### Given data

----------------

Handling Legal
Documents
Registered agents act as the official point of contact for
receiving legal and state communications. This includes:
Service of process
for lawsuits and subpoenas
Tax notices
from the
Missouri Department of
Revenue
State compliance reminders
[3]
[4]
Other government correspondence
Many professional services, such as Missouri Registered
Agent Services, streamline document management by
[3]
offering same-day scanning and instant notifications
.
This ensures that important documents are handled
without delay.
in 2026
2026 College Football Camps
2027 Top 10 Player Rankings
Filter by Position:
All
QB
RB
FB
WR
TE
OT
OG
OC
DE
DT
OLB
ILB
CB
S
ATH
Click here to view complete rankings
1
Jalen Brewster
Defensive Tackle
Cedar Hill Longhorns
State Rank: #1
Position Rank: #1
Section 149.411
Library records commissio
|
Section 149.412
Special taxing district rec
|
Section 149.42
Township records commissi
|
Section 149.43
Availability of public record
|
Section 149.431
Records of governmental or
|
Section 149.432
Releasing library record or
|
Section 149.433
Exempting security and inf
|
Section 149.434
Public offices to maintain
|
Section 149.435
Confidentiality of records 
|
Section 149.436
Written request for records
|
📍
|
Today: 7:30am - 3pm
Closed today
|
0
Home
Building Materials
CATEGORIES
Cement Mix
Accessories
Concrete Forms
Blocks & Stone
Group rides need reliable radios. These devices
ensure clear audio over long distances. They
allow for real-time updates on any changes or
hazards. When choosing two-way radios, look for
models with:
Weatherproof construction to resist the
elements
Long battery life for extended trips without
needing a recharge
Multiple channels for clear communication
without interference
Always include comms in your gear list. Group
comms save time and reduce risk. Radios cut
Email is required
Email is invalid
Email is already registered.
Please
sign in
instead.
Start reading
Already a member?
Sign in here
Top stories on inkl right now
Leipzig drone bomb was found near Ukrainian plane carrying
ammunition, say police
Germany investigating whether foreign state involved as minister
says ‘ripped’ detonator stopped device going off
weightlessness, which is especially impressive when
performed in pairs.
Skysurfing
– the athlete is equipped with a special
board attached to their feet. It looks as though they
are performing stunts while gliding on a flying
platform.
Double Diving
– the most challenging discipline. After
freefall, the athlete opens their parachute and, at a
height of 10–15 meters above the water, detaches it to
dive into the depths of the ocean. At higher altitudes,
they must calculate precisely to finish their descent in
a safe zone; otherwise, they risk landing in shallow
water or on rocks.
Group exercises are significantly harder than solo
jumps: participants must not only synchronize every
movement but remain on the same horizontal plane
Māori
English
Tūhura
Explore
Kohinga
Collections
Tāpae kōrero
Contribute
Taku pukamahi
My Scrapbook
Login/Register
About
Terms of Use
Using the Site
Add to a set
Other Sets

----------------

### Task
Transcribe the records exactly as they appear.

### The answer
Handling Legal
Documents
Registered agents act as the official point of contact for
receiving legal and state communications. This includes:
Service of process
for lawsuits and subpoenas
Tax notices
from the
Missouri Department of
Revenue
State compliance reminders
[3]
[4]
Other government correspondence
Many professional services, such as Missouri Registered
Agent Services, streamline document management by
[3]
offering same-day scanning and instant notifications
.
This ensures that important documents are handled
without delay.
in 2026
2026 College Football Camps
2027 Top 10 Player Rankings
Filter by Position:
All
QB
RB
FB
WR
TE
OT
OG
OC
DE
DT
OLB
ILB
CB
S
ATH
Click here to view complete rankings
1
Jalen Brewster
Defensive Tackle
Cedar Hill Longhorns
State Rank: #1
Position Rank: #1
Section 149.411
Library records commissio
|
Section 149.412
Special taxing district rec
|
Section 149.42
Township records commissi
|
Section 149.43
Availability of public record
|
Section 149.431
Records of governmental or
|
Section 149.432
Releasing library record or
|
Section 149.433
Exempting security and inf
|
Section 149.434
Public offices to maintain
|
Section 149.435
Confidentiality of records 
|
Section 149.436
Written request for records
|
📍
|
Today: 7:30am - 3pm
Closed today
|
0
Home
Building Materials
CATEGORIES
Cement Mix
Accessories
Concrete Forms
Blocks & Stone
Group rides need reliable radios. These devices
ensure clear audio over long distances. They
allow for real-time updates on any changes or
hazards. When choosing two-way radios, look for
models with:
Weatherproof construction to resist the
elements
Long battery life for extended trips without
needing a recharge
Multiple channels for clear communication
without interference
Always include comms in your gear list. Group
comms save time and reduce risk. Radios cut
Email is required
Email is invalid
Email is already registered.
Please
sign in
instead.
Start reading
Already a member?
Sign in here
Top stories on inkl right now
Leipzig drone bomb was found near Ukrainian plane carrying
ammunition, say police
Germany investigating whether foreign state involved as minister
says ‘ripped’ detonator stopped device going off
weightlessness, which is especially impressive when
performed in pairs.
Skysurfing
– the athlete is equipped with a special
board attached to their feet. It looks as though they
are performing stunts while gliding on a flying
platform.
Double Diving
– the most challenging discipline. After
freefall, the athlete opens their parachute and, at a
height of 10–15 meters above the water, detaches it to
dive into the depths of the ocean. At higher altitudes,
they must calculate precisely to finish their descent in
a safe zone; otherwise, they risk landing in shallow
water or on rocks.
Group exercises are significantly harder than solo
jumps: participants must not only synchronize every
movement but remain on the same horizontal plane
Māori
English
Tūhura
Explore
Kohinga
Collections
Tāpae kōrero
Contribute
Taku pukamahi
My Scrapbook
Login/Register
About
Terms of Use
Using the Site
Add to a set
Other Sets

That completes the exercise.